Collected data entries

..............................

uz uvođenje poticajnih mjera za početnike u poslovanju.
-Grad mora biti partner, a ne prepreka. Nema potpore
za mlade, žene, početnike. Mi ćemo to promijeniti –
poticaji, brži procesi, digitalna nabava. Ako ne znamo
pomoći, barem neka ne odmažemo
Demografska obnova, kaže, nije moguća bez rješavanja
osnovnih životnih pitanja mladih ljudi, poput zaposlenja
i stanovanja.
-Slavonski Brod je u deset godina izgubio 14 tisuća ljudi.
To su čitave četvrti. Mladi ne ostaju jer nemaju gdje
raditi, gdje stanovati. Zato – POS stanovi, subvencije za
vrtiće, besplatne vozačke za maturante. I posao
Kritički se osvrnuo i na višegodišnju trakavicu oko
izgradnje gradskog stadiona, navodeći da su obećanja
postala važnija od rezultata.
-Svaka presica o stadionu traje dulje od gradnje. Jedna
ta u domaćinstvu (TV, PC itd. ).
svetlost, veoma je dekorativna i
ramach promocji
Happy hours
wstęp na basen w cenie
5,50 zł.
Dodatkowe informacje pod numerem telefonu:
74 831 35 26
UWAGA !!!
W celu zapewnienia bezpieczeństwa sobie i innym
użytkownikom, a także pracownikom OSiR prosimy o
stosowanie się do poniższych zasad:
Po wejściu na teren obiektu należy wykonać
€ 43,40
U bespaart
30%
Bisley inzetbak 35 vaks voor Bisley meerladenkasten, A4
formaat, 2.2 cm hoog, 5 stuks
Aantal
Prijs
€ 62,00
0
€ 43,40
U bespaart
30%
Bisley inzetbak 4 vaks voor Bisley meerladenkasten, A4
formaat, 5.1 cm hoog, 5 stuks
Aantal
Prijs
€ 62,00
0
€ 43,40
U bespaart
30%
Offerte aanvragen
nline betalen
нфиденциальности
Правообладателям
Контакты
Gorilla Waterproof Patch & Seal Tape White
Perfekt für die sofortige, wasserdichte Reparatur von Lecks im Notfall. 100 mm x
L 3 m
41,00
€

..............................

* **TO-DO ITEM**: Copy out exactly the lines that run from the one holding "ramach promocji" through the end of the data above.

* **OUTPUT**:
ramach promocji
Happy hours
wstęp na basen w cenie
5,50 zł.
Dodatkowe informacje pod numerem telefonu:
74 831 35 26
UWAGA !!!
W celu zapewnienia bezpieczeństwa sobie i innym
użytkownikom, a także pracownikom OSiR prosimy o
stosowanie się do poniższych zasad:
Po wejściu na teren obiektu należy wykonać
€ 43,40
U bespaart
30%
Bisley inzetbak 35 vaks voor Bisley meerladenkasten, A4
formaat, 2.2 cm hoog, 5 stuks
Aantal
Prijs
€ 62,00
0
€ 43,40
U bespaart
30%
Bisley inzetbak 4 vaks voor Bisley meerladenkasten, A4
formaat, 5.1 cm hoog, 5 stuks
Aantal
Prijs
€ 62,00
0
€ 43,40
U bespaart
30%
Offerte aanvragen
nline betalen
нфиденциальности
Правообладателям
Контакты
Gorilla Waterproof Patch & Seal Tape White
Perfekt für die sofortige, wasserdichte Reparatur von Lecks im Notfall. 100 mm x
L 3 m
41,00
€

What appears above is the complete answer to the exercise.